Auftaktsieger Button stellt klar: "Das war noch nicht alles!"
Das neue Reglement in der Formel 1 hat genau ein Rennen gebraucht, um die Hierarchie in der Königsklasse des Motorsports in ihren Grundfesten zu erschüttern. Plötzlich ist der neue Rennstall Brawn GP das Team, das es zu schlagen gilt. Und plötzlich ist Jenson Button der WM-Favorit. Zu überlegen war die Manier, in der der 29-jährige Engländer am Sonntag den Saisonauftakt in Melbourne dominiert hatte.
Ausgerechnet Jenson Button also - jener Jenson Button, der bereits als ewiges Talent abgeschrieben gewesen war. Längst hatte ihm Jungstar Lewis Hamilton den Rang als Liebling der britischen Medien abgelaufen. Button hatte es maximal mit Frauengeschichten in die Yellow Press geschafft. "Ich muss niemandem die Augen ausstechen für das, was sie über mich gesagt haben", versicherte Button. "Aber dieser Sieg ist für mich und das Team."
Playboy
Sein Playboy-Image pflegte Button auch in Australien. Zum
Rennwochenende hatte ihn erstmals seine neue Freundin begleitet - das
bekannte japanische Model Jessica Michibata. Zu feiern gab es den zweiten
Grand-Prix-Sieg des Engländers, dessen Karriere im Winter nach dem Ausstieg
von Honda noch vor dem Aus gestanden war.
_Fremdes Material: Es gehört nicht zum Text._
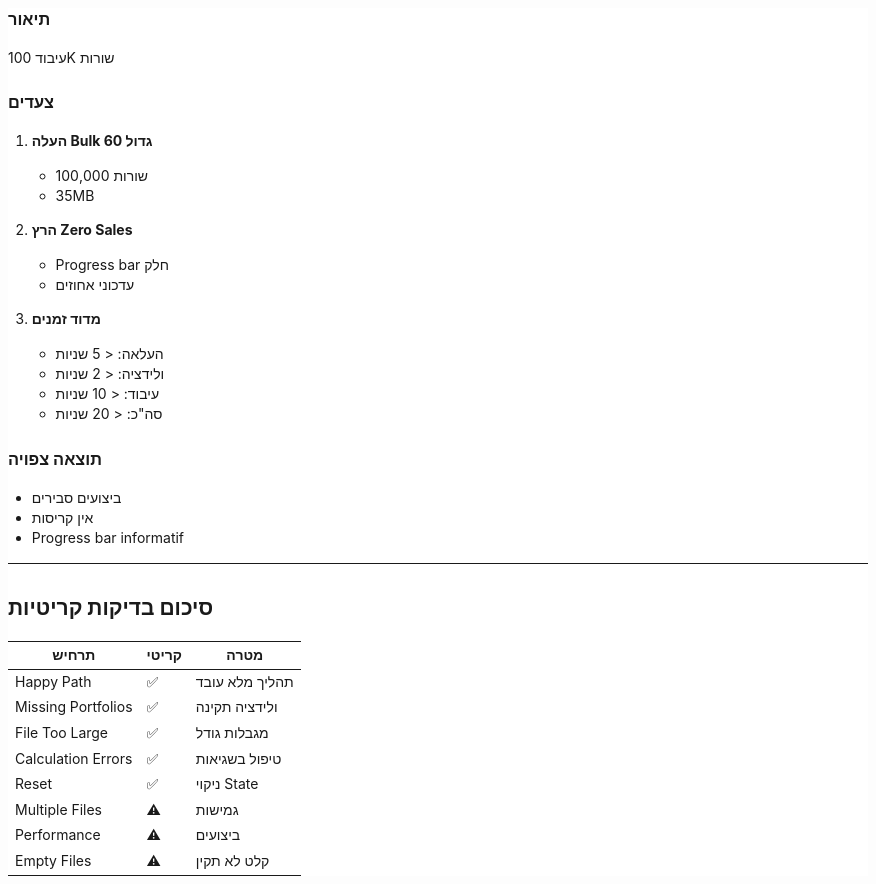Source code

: ### תיאור
עיבוד 100K שורות

### צעדים
1. **העלה Bulk 60 גדול**
   - 100,000 שורות
   - 35MB

2. **הרץ Zero Sales**
   - Progress bar חלק
   - עדכוני אחוזים

3. **מדוד זמנים**
   - העלאה: < 5 שניות
   - ולידציה: < 2 שניות
   - עיבוד: < 10 שניות
   - סה"כ: < 20 שניות

### תוצאה צפויה
- ביצועים סבירים
- אין קריסות
- Progress bar informatif

---

## סיכום בדיקות קריטיות

| תרחיש | קריטי | מטרה |
|--------|-------|-------|
| Happy Path | ✅ | תהליך מלא עובד |
| Missing Portfolios | ✅ | ולידציה תקינה |
| File Too Large | ✅ | מגבלות גודל |
| Calculation Errors | ✅ | טיפול בשגיאות |
| Reset | ✅ | ניקוי State |
| Multiple Files | ⚠️ | גמישות |
| Performance | ⚠️ | ביצועים |
| Empty Files | ⚠️ | קלט לא תקין |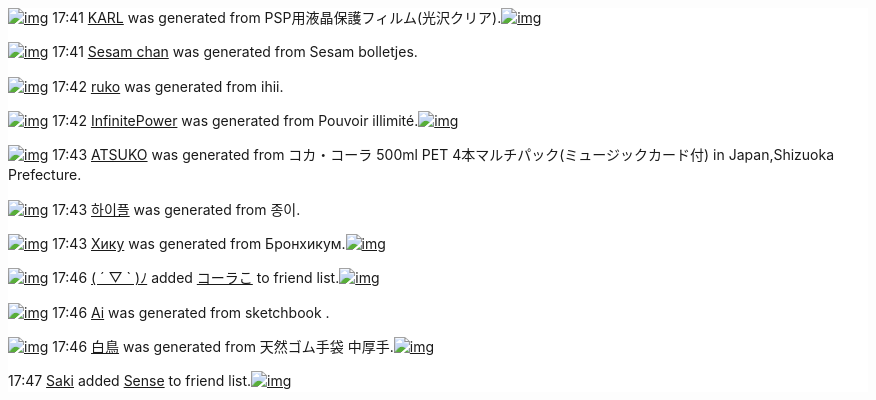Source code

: [![img](http://kacdn02.appspot.com/5262140780838912/3e9c.jpg)](http://www.barcodekanojo.com/kanojo/2890008/KARL) 17:41 [KARL](http://www.barcodekanojo.com/kanojo/2890008/KARL) was generated from PSP用液晶保護フィルム(光沢クリア).[![img](http://kacdn02.appspot.com/5262140780838912/3e9c.jpg)](http://www.barcodekanojo.com/product_images/barcode/5512816/1397637639/50x50xPSP,PE7,P94,PA8,PE6,PB6,PB2,PE6,P99,PB6,PE4,PBF,P9D,PE8,PAD,PB7,PE3,P83,P95,PE3,P82,PA3,PE3,P83,PAB,PE3,P83,PA0,P28,PE5,P85,P89,PE6,PB2,PA2,PE3,P82,PAF,PE3,P83,PAA,PE3,P82,PA2,P29.jpg,qw=88,ah=88.pagespeed.ic.O487se7lxG.jpg)

[![img](http://kacdn02.appspot.com/5262140780838912/3e9c.jpg)](http://www.barcodekanojo.com/kanojo/2890009/Sesam%20chan) 17:41 [Sesam chan](http://www.barcodekanojo.com/kanojo/2890009/Sesam%20chan) was generated from Sesam bolletjes.

[![img](http://kacdn02.appspot.com/5262140780838912/3e9c.jpg)](http://www.barcodekanojo.com/kanojo/2890010/ruko) 17:42 [ruko](http://www.barcodekanojo.com/kanojo/2890010/ruko) was generated from ihii.

[![img](http://kacdn02.appspot.com/5262140780838912/3e9c.jpg)](http://www.barcodekanojo.com/kanojo/2890011/InfinitePower) 17:42 [InfinitePower](http://www.barcodekanojo.com/kanojo/2890011/InfinitePower) was generated from Pouvoir illimité.[![img](http://kacdn02.appspot.com/5262140780838912/3e9c.jpg)](http://www.barcodekanojo.com/product_images/barcode/5512819/1397637707/50x50xPouvoir,P20illimit,PC3,PA9.jpg,qw=88,ah=88.pagespeed.ic.lQuuSggh45.jpg)

[![img](http://kacdn02.appspot.com/5262140780838912/3e9c.jpg)](http://www.barcodekanojo.com/kanojo/2890012/ATSUKO) 17:43 [ATSUKO](http://www.barcodekanojo.com/kanojo/2890012/ATSUKO) was generated from コカ・コーラ 500ml PET 4本マルチパック(ミュージックカード付) in Japan,Shizuoka Prefecture.

[![img](http://kacdn02.appspot.com/5262140780838912/3e9c.jpg)](http://www.barcodekanojo.com/kanojo/2890013/%ED%95%98%EC%9D%B4%ED%94%8C) 17:43 [하이플](http://www.barcodekanojo.com/kanojo/2890013/%ED%95%98%EC%9D%B4%ED%94%8C) was generated from 종이.

[![img](http://kacdn02.appspot.com/5262140780838912/3e9c.jpg)](http://www.barcodekanojo.com/kanojo/2890014/%D0%A5%D0%B8%D0%BA%D1%83) 17:43 [Хику](http://www.barcodekanojo.com/kanojo/2890014/%D0%A5%D0%B8%D0%BA%D1%83) was generated from Бронхикум.[![img](http://kacdn02.appspot.com/5262140780838912/3e9c.jpg)](http://www.barcodekanojo.com/product_images/barcode/5512822/1397637785/50x50x,PD0,P91,PD1,P80,PD0,PBE,PD0,PBD,PD1,P85,PD0,PB8,PD0,PBA,PD1,P83,PD0,PBC.jpg,qw=88,ah=88.pagespeed.ic.Pf-jcYG6Wp.jpg)

[![img](http://kacdn02.appspot.com/5262140780838912/3e9c.jpg)](http://www.barcodekanojo.com/user/291638/%28%20%C2%B4%20%E2%96%BD%20%60%20%29%EF%BE%89) 17:46 [( ´ ▽ ` )ﾉ](http://www.barcodekanojo.com/user/291638/%28%20%C2%B4%20%E2%96%BD%20%60%20%29%EF%BE%89) added [コーラこ](http://www.barcodekanojo.com/kanojo/1991/%E3%82%B3%E3%83%BC%E3%83%A9%E3%81%93) to friend list.[![img](http://kacdn02.appspot.com/5262140780838912/3e9c.jpg)](http://www.barcodekanojo.com/kanojo/1991/%E3%82%B3%E3%83%BC%E3%83%A9%E3%81%93)

[![img](http://kacdn02.appspot.com/5262140780838912/3e9c.jpg)](http://www.barcodekanojo.com/kanojo/2890015/Ai) 17:46 [Ai](http://www.barcodekanojo.com/kanojo/2890015/Ai) was generated from sketchbook .

[![img](http://kacdn02.appspot.com/5262140780838912/3e9c.jpg)](http://www.barcodekanojo.com/kanojo/2890016/%E7%99%BD%E9%B3%A5) 17:46 [白鳥](http://www.barcodekanojo.com/kanojo/2890016/%E7%99%BD%E9%B3%A5) was generated from 天然ゴム手袋     中厚手.[![img](http://kacdn02.appspot.com/5262140780838912/3e9c.jpg)](http://www.barcodekanojo.com/product_images/barcode/5512825/1397637943/50x50x,PE5,PA4,PA9,PE7,P84,PB6,PE3,P82,PB4,PE3,P83,PA0,PE6,P89,P8B,PE8,PA2,P8B,P20,P20,P20,P20,P20,PE4,PB8,PAD,PE5,P8E,P9A,PE6,P89,P8B.jpg,qw=88,ah=88.pagespeed.ic.08ELjJAieb.jpg)

17:47 [Saki](http://www.barcodekanojo.com/user/450728/Saki) added [Sense](http://www.barcodekanojo.com/kanojo/602515/Sense) to friend list.[![img](http://kacdn02.appspot.com/5262140780838912/3e9c.jpg)](http://www.barcodekanojo.com/kanojo/602515/Sense)
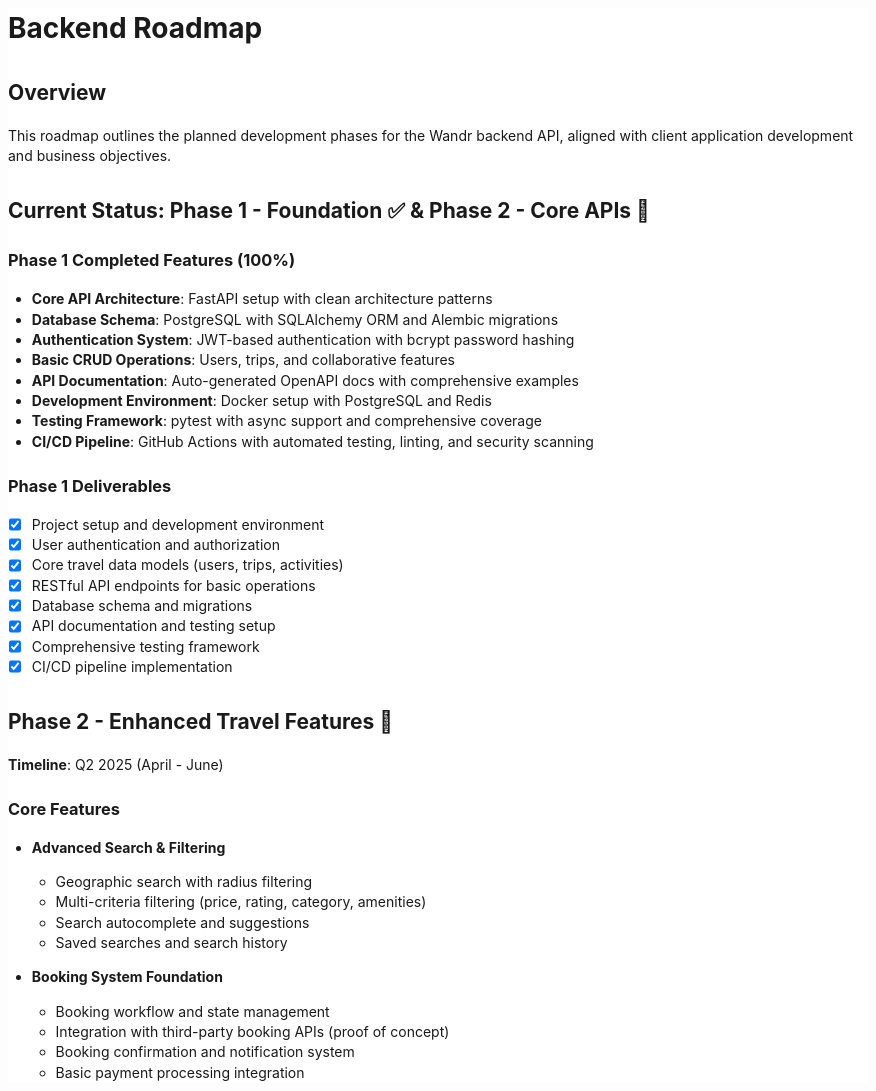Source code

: # Backend Roadmap

## Overview

This roadmap outlines the planned development phases for the Wandr backend API, aligned with client application development and business objectives.

## Current Status: Phase 1 - Foundation ✅ & Phase 2 - Core APIs 🔄

### Phase 1 Completed Features (100%)

- **Core API Architecture**: FastAPI setup with clean architecture patterns
- **Database Schema**: PostgreSQL with SQLAlchemy ORM and Alembic migrations
- **Authentication System**: JWT-based authentication with bcrypt password hashing
- **Basic CRUD Operations**: Users, trips, and collaborative features
- **API Documentation**: Auto-generated OpenAPI docs with comprehensive examples
- **Development Environment**: Docker setup with PostgreSQL and Redis
- **Testing Framework**: pytest with async support and comprehensive coverage
- **CI/CD Pipeline**: GitHub Actions with automated testing, linting, and security scanning

### Phase 1 Deliverables

- [x] Project setup and development environment
- [x] User authentication and authorization
- [x] Core travel data models (users, trips, activities)
- [x] RESTful API endpoints for basic operations
- [x] Database schema and migrations
- [x] API documentation and testing setup
- [x] Comprehensive testing framework
- [x] CI/CD pipeline implementation

## Phase 2 - Enhanced Travel Features 🚧

**Timeline**: Q2 2025 (April - June)

### Core Features

- **Advanced Search & Filtering**
  - Geographic search with radius filtering
  - Multi-criteria filtering (price, rating, category, amenities)
  - Search autocomplete and suggestions
  - Saved searches and search history

- **Booking System Foundation**
  - Booking workflow and state management
  - Integration with third-party booking APIs (proof of concept)
  - Booking confirmation and notification system
  - Basic payment processing integration
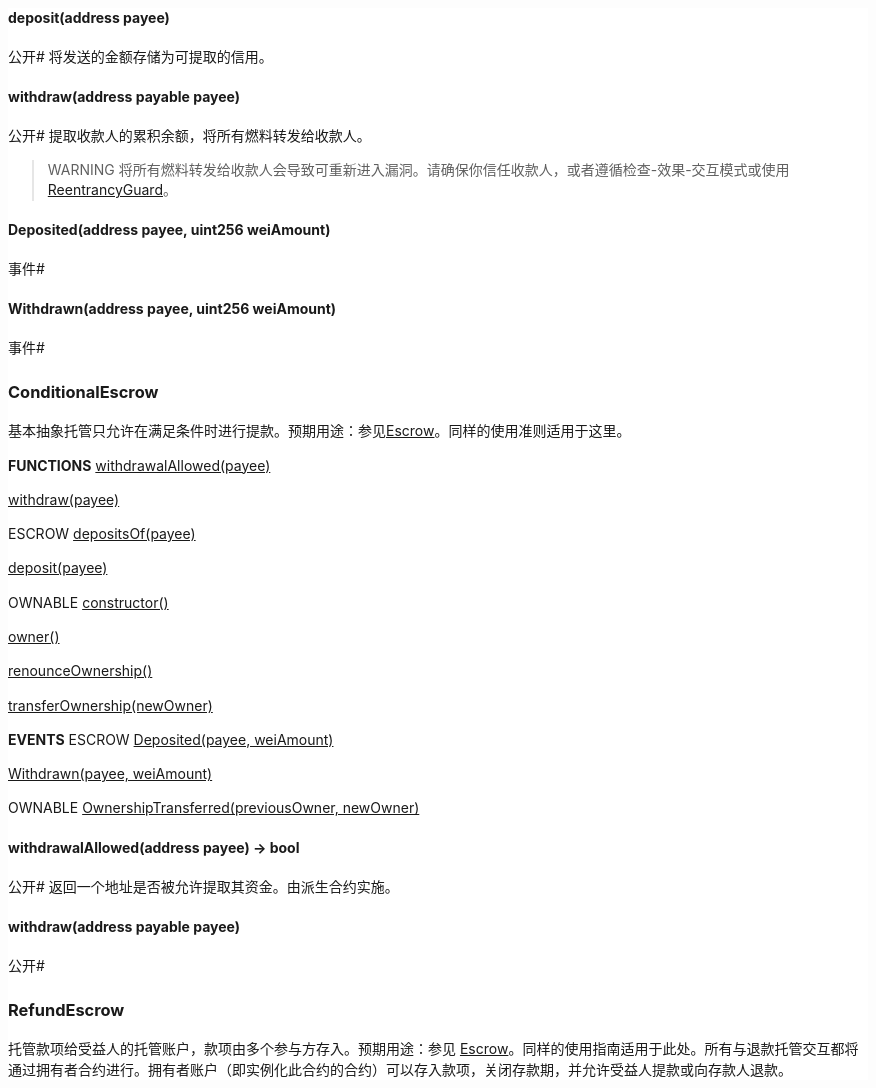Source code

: #### deposit(address payee)
公开#
将发送的金额存储为可提取的信用。

#### withdraw(address payable payee)
公开#
提取收款人的累积余额，将所有燃料转发给收款人。

> WARNING
将所有燃料转发给收款人会导致可重新进入漏洞。请确保你信任收款人，或者遵循检查-效果-交互模式或使用[ReentrancyGuard](./Utils.md#reentrancyguard)。

#### Deposited(address payee, uint256 weiAmount)
事件#

#### Withdrawn(address payee, uint256 weiAmount)
事件#

### ConditionalEscrow
基本抽象托管只允许在满足条件时进行提款。预期用途：参见[Escrow](#escrow)。同样的使用准则适用于这里。

**FUNCTIONS**
[withdrawalAllowed(payee)](#withdrawalallowedaddress-payee-→-bool)

[withdraw(payee)](#withdrawaddress-payable-payee)

ESCROW
[depositsOf(payee)](#depositsofaddress-payee-→-uint256)

[deposit(payee)](#depositaddress-payee)

OWNABLE
[constructor()](./Access.md#constructor)

[owner()](./Access.md#ownable)

[renounceOwnership()](./Access.md#renounceownership)

[transferOwnership(newOwner)](./Access.md#transferownershipaddress-newowner)

**EVENTS**
ESCROW
[Deposited(payee, weiAmount)](#depositedaddress-payee-uint256-weiamount)

[Withdrawn(payee, weiAmount)](#withdrawnaddress-payee-uint256-weiamount)

OWNABLE
[OwnershipTransferred(previousOwner, newOwner)](./Access.md#ownershiptransferredaddress-previousowner-address-newowner)

#### withdrawalAllowed(address payee) → bool
公开#
返回一个地址是否被允许提取其资金。由派生合约实施。

#### withdraw(address payable payee)
公开#

### RefundEscrow
托管款项给受益人的托管账户，款项由多个参与方存入。预期用途：参见 [Escrow](#escrow)。同样的使用指南适用于此处。所有与退款托管交互都将通过拥有者合约进行。拥有者账户（即实例化此合约的合约）可以存入款项，关闭存款期，并允许受益人提款或向存款人退款。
Doch Brawn stieg wie Phönix aus
der Asche. "Dieses Ergebnis in unserem ersten Rennen ist ein Märchen",
gestand Button.
"Neue Weltordnung"
Rubens Barrichello machte den
Doppelsieg für den Honda-Nachfolger perfekt. Die Topteams des Vorjahrs
dagegen strauchelten. Ferrari etwa brachte keines seiner beiden Autos ins
Ziel - der schlechteste Start seit 1992. "Eine neue Weltordnung", titelte
die australische Zeitung "The Age" am Montag. Tatsächlich fahren die Brawns
auch als haushoher Favorit nach Malaysia, wo bereits am Sonntag der zweite
WM-Lauf auf dem Programm steht.
Kampfansage
"Das Rennen kann kommen", versicherte Button, der die
Strecke in Sepang, wo er 2004 für BAR-Honda seinen ersten Podestplatz geholt
hatte, zu seinen liebsten zählt. Zudem sei das Auto trotz seiner
offensichtlichen Dominanz noch alles andere als ausgereizt. "Das war noch
lange nicht alles", verwies der Auftaktsieger auf fehlende Testkilometer im
Winter. "Wir können noch viel mehr herausholen." Eine Drohung in den Ohren
der Konkurrenz.
Streit um Diffusor nicht vorbei
Diese wirft Brawn GP ebenso wie
Toyota und Williams vor, illegale Bauweisen am hinteren Ende des Unterbodens
(Diffusor) zu verwenden. Klarheit bringt erst eine Verhandlung vor dem
FIA-Berufungsgericht am 14. April. Da Beanstandungen bisher ausgeblieben
sind, ist aber davon auszugehen, dass die Einsprüche abgewiesen werden. Für
diesen Fall arbeiten mehrere Teams, darunter Renault, Ferrari und Red Bull,
bereits an einer ähnlichen Lösung.
Rennfertig sind diese Varianten aber frühestens in ein oder zwei Monaten. Bis dahin dürfte Brawn seinen klaren technischen Vorteil behalten. Zudem machen es die während der Saison verbotenen Testfahrten für die großen Teams schwierig, aufzuholen. Neben Brawn präsentierten sich auch Williams, Toyota, Red Bull und Toro Rosso stark - Teams, die in der vergangenen Saison lediglich eine untergeordnete Rolle gespielt hatten.
Spannend wie nie
Die FIA hat damit das erreicht, was sie mit
ihren signifikanten Regeländerungen, - Rückkehr zu Slick-Reifen, völlig neue
Aerodynamik und Einführung des Hybridsystems KERS -, erreichen wollte: mehr
Spannung. Sollte Brawn tatsächlich um die WM fahren wollen, wird sich das
Team bald auf einen Fahrer festlegen müssen. Denn die Konkurrenz schläft
nicht. Button hat zweifellos die besten Karten. Auch Landsmann Hamilton
hatte im Vorjahr mit Startnummer 22 das Auftaktrennen in Australien gewonnen
- um am Ende als jüngster Weltmeister in die Geschichte einzugehen.